::: MATERIAL FOR THE TASK

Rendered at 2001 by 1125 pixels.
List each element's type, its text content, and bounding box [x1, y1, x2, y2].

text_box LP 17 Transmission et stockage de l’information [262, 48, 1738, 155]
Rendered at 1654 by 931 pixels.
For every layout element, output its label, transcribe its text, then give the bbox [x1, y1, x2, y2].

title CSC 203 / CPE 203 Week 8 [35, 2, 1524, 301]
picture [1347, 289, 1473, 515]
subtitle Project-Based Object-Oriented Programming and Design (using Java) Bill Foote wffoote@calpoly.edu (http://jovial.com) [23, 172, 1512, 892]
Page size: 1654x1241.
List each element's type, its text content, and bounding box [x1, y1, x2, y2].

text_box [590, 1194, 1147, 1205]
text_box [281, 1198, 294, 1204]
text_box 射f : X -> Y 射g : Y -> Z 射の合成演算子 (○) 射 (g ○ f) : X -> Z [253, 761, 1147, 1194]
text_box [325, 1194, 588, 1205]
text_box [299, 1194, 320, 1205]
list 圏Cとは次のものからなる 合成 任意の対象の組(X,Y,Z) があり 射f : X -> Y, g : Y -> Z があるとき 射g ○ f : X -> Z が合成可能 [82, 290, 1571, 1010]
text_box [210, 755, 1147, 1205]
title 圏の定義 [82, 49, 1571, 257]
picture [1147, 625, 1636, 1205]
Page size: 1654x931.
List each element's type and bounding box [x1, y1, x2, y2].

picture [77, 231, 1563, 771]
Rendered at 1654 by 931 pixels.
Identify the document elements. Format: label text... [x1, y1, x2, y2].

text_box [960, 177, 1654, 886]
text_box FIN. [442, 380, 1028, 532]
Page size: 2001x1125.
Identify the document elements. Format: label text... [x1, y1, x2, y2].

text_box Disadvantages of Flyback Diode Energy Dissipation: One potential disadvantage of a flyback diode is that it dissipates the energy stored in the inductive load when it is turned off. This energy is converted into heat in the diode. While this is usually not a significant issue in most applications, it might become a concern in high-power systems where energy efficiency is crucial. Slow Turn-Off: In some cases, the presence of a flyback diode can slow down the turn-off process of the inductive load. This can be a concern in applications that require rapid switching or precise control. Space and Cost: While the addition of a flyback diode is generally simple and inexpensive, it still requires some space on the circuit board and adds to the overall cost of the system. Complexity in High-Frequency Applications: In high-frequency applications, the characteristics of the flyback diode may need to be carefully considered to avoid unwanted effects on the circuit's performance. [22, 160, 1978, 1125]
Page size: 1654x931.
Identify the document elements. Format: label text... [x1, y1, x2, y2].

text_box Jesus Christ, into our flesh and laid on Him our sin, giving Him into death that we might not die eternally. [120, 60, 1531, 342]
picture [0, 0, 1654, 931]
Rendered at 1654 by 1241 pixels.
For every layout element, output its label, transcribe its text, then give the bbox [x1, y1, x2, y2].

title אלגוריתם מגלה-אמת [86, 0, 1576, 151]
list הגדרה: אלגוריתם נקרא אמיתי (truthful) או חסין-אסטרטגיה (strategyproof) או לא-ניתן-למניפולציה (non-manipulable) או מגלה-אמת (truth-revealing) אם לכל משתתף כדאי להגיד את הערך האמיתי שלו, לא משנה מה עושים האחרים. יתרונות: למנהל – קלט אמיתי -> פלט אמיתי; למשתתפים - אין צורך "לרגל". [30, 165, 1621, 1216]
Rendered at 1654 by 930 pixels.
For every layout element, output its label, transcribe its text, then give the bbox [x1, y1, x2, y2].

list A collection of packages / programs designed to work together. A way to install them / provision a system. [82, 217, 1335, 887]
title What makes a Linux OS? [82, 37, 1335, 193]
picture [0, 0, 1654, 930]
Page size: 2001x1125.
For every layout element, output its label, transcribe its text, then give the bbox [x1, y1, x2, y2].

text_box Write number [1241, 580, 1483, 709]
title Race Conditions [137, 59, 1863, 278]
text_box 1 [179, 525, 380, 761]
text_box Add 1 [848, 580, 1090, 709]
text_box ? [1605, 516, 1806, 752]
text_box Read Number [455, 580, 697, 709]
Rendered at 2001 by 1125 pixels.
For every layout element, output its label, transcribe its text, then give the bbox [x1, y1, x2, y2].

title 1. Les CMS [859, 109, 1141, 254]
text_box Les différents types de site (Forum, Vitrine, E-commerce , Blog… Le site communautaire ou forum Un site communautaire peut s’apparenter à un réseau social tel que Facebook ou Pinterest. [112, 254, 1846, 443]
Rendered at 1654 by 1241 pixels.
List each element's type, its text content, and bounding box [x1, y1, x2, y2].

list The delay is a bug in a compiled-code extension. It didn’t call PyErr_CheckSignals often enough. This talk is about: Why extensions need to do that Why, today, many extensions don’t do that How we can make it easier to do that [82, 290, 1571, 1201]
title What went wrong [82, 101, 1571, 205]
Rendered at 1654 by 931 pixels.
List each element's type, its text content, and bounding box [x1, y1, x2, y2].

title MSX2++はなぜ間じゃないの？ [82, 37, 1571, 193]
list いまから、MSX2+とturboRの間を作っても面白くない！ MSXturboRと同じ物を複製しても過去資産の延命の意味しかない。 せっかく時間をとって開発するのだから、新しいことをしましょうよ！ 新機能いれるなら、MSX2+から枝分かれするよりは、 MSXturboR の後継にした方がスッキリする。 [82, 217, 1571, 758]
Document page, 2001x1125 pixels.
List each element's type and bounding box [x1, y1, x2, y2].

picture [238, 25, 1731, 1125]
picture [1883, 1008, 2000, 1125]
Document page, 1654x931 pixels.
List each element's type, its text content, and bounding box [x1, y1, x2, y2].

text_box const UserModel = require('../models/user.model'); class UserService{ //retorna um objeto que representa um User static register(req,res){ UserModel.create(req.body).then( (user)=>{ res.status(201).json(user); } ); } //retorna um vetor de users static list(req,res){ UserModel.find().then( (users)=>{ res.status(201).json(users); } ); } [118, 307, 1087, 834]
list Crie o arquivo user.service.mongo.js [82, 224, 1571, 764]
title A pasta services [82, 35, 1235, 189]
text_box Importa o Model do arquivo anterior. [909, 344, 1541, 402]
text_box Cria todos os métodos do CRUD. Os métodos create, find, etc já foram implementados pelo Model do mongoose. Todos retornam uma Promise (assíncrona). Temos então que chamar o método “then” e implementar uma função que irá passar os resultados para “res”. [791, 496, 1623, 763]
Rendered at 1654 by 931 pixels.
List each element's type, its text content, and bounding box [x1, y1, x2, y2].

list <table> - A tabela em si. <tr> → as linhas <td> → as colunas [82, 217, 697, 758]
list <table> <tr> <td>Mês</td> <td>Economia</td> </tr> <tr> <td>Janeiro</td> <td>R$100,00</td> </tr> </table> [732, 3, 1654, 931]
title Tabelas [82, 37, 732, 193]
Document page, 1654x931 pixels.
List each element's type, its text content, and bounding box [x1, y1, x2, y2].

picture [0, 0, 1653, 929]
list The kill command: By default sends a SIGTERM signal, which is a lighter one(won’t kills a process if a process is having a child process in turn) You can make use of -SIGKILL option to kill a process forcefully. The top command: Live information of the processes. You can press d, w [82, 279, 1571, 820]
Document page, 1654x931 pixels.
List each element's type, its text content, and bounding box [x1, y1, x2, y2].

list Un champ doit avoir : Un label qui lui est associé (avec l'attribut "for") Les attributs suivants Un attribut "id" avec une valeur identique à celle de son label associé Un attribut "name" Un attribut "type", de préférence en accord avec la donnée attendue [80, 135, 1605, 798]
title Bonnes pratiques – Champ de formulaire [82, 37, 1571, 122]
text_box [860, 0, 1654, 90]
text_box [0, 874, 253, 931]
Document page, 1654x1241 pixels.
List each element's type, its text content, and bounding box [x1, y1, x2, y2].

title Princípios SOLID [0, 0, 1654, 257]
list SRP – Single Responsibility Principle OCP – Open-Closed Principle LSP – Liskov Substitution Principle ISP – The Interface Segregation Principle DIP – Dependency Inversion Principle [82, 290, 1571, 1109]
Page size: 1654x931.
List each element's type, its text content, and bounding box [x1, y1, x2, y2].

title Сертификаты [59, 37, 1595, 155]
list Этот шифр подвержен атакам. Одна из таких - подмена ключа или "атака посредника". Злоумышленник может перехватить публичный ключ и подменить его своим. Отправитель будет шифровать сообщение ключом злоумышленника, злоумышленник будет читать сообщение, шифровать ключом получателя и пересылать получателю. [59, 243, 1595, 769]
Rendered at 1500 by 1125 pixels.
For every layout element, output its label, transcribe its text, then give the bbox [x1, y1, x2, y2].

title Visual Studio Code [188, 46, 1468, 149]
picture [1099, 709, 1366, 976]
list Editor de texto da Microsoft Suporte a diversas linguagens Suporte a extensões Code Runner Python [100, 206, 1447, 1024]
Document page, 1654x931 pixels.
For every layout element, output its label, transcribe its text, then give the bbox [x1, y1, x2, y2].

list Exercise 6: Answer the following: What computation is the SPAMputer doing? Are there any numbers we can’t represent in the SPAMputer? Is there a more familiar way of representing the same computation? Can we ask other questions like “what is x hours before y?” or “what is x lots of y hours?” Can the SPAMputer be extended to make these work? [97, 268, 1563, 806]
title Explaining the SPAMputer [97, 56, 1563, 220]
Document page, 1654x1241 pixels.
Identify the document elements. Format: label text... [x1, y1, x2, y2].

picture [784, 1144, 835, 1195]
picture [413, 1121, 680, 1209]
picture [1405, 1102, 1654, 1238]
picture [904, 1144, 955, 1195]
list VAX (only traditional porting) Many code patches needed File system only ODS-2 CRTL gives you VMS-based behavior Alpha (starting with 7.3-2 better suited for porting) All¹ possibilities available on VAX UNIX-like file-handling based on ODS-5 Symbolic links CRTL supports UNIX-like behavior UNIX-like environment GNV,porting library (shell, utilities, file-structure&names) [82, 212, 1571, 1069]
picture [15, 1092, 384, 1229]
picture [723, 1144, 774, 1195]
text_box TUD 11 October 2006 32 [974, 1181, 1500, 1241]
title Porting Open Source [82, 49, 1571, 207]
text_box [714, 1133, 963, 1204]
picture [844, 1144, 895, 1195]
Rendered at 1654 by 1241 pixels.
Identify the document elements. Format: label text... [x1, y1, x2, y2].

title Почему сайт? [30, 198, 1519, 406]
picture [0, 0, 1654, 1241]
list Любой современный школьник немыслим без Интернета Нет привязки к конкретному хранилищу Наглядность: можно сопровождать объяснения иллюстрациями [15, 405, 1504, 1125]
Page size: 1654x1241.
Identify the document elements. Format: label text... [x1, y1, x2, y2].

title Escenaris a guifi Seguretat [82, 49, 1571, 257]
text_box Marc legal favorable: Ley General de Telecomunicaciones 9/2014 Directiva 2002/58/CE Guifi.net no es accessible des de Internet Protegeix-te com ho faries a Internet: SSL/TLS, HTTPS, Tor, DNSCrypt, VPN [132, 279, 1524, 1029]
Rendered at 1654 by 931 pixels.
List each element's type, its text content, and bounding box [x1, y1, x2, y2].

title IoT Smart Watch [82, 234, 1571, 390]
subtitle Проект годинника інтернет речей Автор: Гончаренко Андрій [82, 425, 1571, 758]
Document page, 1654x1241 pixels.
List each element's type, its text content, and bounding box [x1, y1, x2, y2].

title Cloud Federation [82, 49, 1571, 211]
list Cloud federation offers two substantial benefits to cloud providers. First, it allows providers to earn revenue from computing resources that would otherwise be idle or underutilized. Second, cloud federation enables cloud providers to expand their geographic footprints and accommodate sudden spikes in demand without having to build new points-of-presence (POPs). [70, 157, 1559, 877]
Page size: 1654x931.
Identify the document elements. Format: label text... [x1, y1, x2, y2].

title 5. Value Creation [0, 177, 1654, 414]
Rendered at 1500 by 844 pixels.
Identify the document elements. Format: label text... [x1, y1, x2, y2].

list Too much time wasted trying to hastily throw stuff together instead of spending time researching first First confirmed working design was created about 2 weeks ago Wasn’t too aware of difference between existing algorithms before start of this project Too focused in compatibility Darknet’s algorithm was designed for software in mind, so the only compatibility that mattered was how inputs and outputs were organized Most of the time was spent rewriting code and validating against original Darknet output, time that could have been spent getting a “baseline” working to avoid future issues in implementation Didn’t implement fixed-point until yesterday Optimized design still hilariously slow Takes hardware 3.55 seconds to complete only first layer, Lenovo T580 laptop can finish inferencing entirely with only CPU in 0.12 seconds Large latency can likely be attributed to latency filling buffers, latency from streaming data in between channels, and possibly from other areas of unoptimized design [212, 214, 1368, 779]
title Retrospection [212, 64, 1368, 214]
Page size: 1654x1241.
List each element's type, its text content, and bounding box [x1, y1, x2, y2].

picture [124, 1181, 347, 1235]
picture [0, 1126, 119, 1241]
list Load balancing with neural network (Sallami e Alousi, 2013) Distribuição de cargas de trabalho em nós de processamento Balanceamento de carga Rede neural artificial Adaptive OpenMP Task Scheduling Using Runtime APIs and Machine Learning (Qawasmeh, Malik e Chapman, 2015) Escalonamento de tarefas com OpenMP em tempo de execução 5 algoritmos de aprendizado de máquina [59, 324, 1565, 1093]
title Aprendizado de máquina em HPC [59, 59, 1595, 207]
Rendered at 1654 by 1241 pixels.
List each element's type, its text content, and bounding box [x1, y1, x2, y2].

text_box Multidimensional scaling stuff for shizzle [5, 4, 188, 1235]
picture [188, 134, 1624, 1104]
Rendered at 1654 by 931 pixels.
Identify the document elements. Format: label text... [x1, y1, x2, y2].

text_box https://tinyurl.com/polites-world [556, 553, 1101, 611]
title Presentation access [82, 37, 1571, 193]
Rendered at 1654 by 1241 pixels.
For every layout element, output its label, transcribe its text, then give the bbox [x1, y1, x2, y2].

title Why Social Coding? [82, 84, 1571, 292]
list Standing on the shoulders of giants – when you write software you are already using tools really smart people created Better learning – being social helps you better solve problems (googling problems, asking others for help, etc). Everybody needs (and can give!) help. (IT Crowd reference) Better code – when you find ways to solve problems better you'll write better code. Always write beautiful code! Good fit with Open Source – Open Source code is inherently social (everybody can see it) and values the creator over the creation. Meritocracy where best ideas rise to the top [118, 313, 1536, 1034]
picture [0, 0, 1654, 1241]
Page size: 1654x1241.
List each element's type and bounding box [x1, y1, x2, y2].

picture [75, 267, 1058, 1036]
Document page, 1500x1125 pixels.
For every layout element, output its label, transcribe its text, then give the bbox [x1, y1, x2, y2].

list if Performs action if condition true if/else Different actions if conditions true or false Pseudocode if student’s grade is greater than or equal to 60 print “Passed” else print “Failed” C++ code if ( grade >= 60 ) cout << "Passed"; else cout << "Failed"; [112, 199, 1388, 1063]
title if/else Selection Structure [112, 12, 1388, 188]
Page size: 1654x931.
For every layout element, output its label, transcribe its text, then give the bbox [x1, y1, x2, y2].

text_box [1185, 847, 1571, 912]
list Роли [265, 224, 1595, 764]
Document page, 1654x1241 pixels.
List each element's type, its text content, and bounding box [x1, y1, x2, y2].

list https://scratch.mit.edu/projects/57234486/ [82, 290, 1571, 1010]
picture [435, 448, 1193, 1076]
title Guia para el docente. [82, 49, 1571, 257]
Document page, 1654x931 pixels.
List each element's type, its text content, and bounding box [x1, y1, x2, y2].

::::::

## SET TASK
Can you repeat the rows from the line containing "Rendered at 1654 by 930 pixels." through the line containing "title What went wrong [82, 101, 1571, 205]", both included, with "layout element" replaced by "page element" and nothing else changed?

## FULL RESPONSE
Rendered at 1654 by 930 pixels.
For every page element, output its label, transcribe its text, then give the bbox [x1, y1, x2, y2].

list A collection of packages / programs designed to work together. A way to install them / provision a system. [82, 217, 1335, 887]
title What makes a Linux OS? [82, 37, 1335, 193]
picture [0, 0, 1654, 930]
Page size: 2001x1125.
For every page element, output its label, transcribe its text, then give the bbox [x1, y1, x2, y2].

text_box Write number [1241, 580, 1483, 709]
title Race Conditions [137, 59, 1863, 278]
text_box 1 [179, 525, 380, 761]
text_box Add 1 [848, 580, 1090, 709]
text_box ? [1605, 516, 1806, 752]
text_box Read Number [455, 580, 697, 709]
Rendered at 2001 by 1125 pixels.
For every page element, output its label, transcribe its text, then give the bbox [x1, y1, x2, y2].

title 1. Les CMS [859, 109, 1141, 254]
text_box Les différents types de site (Forum, Vitrine, E-commerce , Blog… Le site communautaire ou forum Un site communautaire peut s’apparenter à un réseau social tel que Facebook ou Pinterest. [112, 254, 1846, 443]
Rendered at 1654 by 1241 pixels.
List each element's type, its text content, and bounding box [x1, y1, x2, y2].

list The delay is a bug in a compiled-code extension. It didn’t call PyErr_CheckSignals often enough. This talk is about: Why extensions need to do that Why, today, many extensions don’t do that How we can make it easier to do that [82, 290, 1571, 1201]
title What went wrong [82, 101, 1571, 205]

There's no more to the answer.